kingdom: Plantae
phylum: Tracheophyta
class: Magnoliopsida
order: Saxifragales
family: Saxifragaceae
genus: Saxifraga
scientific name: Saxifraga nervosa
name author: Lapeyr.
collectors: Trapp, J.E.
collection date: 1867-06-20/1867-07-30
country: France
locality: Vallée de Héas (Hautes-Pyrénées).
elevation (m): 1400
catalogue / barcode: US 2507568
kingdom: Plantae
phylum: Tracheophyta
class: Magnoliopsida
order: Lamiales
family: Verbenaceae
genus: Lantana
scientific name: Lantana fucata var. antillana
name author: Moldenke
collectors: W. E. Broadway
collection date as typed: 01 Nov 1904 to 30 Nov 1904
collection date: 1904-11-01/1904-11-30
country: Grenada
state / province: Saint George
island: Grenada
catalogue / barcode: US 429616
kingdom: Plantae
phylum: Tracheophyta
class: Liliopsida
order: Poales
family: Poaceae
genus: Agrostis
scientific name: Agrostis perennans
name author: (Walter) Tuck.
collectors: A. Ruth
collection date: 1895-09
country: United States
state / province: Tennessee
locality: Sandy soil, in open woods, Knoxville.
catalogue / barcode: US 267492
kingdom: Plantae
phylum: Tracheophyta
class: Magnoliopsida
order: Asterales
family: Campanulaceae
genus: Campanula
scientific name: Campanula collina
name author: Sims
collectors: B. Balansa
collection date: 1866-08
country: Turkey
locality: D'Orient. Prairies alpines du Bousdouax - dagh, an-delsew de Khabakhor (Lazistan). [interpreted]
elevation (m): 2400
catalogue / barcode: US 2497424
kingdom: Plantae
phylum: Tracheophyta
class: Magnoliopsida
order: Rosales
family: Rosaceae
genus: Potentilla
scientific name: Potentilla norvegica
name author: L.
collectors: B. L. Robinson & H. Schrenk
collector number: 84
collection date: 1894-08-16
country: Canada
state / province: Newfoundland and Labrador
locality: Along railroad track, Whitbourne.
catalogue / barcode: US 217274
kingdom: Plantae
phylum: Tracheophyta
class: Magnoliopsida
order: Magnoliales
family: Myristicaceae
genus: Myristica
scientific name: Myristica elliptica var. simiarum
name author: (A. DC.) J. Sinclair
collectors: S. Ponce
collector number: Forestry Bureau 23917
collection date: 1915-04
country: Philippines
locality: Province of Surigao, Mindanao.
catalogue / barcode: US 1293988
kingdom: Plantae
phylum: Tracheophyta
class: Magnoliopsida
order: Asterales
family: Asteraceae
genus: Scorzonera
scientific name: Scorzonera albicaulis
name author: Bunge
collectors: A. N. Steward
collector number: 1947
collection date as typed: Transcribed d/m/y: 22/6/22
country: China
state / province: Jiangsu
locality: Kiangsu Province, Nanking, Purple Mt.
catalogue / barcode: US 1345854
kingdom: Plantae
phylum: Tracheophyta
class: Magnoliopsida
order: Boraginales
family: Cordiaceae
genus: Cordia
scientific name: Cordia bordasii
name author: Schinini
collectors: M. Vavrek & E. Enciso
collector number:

What to work on — Copy the listing above word for word, every line from start to end, with no changes.

Written response —
kingdom: Plantae
phylum: Tracheophyta
class: Magnoliopsida
order: Saxifragales
family: Saxifragaceae
genus: Saxifraga
scientific name: Saxifraga nervosa
name author: Lapeyr.
collectors: Trapp, J.E.
collection date: 1867-06-20/1867-07-30
country: France
locality: Vallée de Héas (Hautes-Pyrénées).
elevation (m): 1400
catalogue / barcode: US 2507568
kingdom: Plantae
phylum: Tracheophyta
class: Magnoliopsida
order: Lamiales
family: Verbenaceae
genus: Lantana
scientific name: Lantana fucata var. antillana
name author: Moldenke
collectors: W. E. Broadway
collection date as typed: 01 Nov 1904 to 30 Nov 1904
collection date: 1904-11-01/1904-11-30
country: Grenada
state / province: Saint George
island: Grenada
catalogue / barcode: US 429616
kingdom: Plantae
phylum: Tracheophyta
class: Liliopsida
order: Poales
family: Poaceae
genus: Agrostis
scientific name: Agrostis perennans
name author: (Walter) Tuck.
collectors: A. Ruth
collection date: 1895-09
country: United States
state / province: Tennessee
locality: Sandy soil, in open woods, Knoxville.
catalogue / barcode: US 267492
kingdom: Plantae
phylum: Tracheophyta
class: Magnoliopsida
order: Asterales
family: Campanulaceae
genus: Campanula
scientific name: Campanula collina
name author: Sims
collectors: B. Balansa
collection date: 1866-08
country: Turkey
locality: D'Orient. Prairies alpines du Bousdouax - dagh, an-delsew de Khabakhor (Lazistan). [interpreted]
elevation (m): 2400
catalogue / barcode: US 2497424
kingdom: Plantae
phylum: Tracheophyta
class: Magnoliopsida
order: Rosales
family: Rosaceae
genus: Potentilla
scientific name: Potentilla norvegica
name author: L.
collectors: B. L. Robinson & H. Schrenk
collector number: 84
collection date: 1894-08-16
country: Canada
state / province: Newfoundland and Labrador
locality: Along railroad track, Whitbourne.
catalogue / barcode: US 217274
kingdom: Plantae
phylum: Tracheophyta
class: Magnoliopsida
order: Magnoliales
family: Myristicaceae
genus: Myristica
scientific name: Myristica elliptica var. simiarum
name author: (A. DC.) J. Sinclair
collectors: S. Ponce
collector number: Forestry Bureau 23917
collection date: 1915-04
country: Philippines
locality: Province of Surigao, Mindanao.
catalogue / barcode: US 1293988
kingdom: Plantae
phylum: Tracheophyta
class: Magnoliopsida
order: Asterales
family: Asteraceae
genus: Scorzonera
scientific name: Scorzonera albicaulis
name author: Bunge
collectors: A. N. Steward
collector number: 1947
collection date as typed: Transcribed d/m/y: 22/6/22
country: China
state / province: Jiangsu
locality: Kiangsu Province, Nanking, Purple Mt.
catalogue / barcode: US 1345854
kingdom: Plantae
phylum: Tracheophyta
class: Magnoliopsida
order: Boraginales
family: Cordiaceae
genus: Cordia
scientific name: Cordia bordasii
name author: Schinini
collectors: M. Vavrek & E. Enciso
collector number:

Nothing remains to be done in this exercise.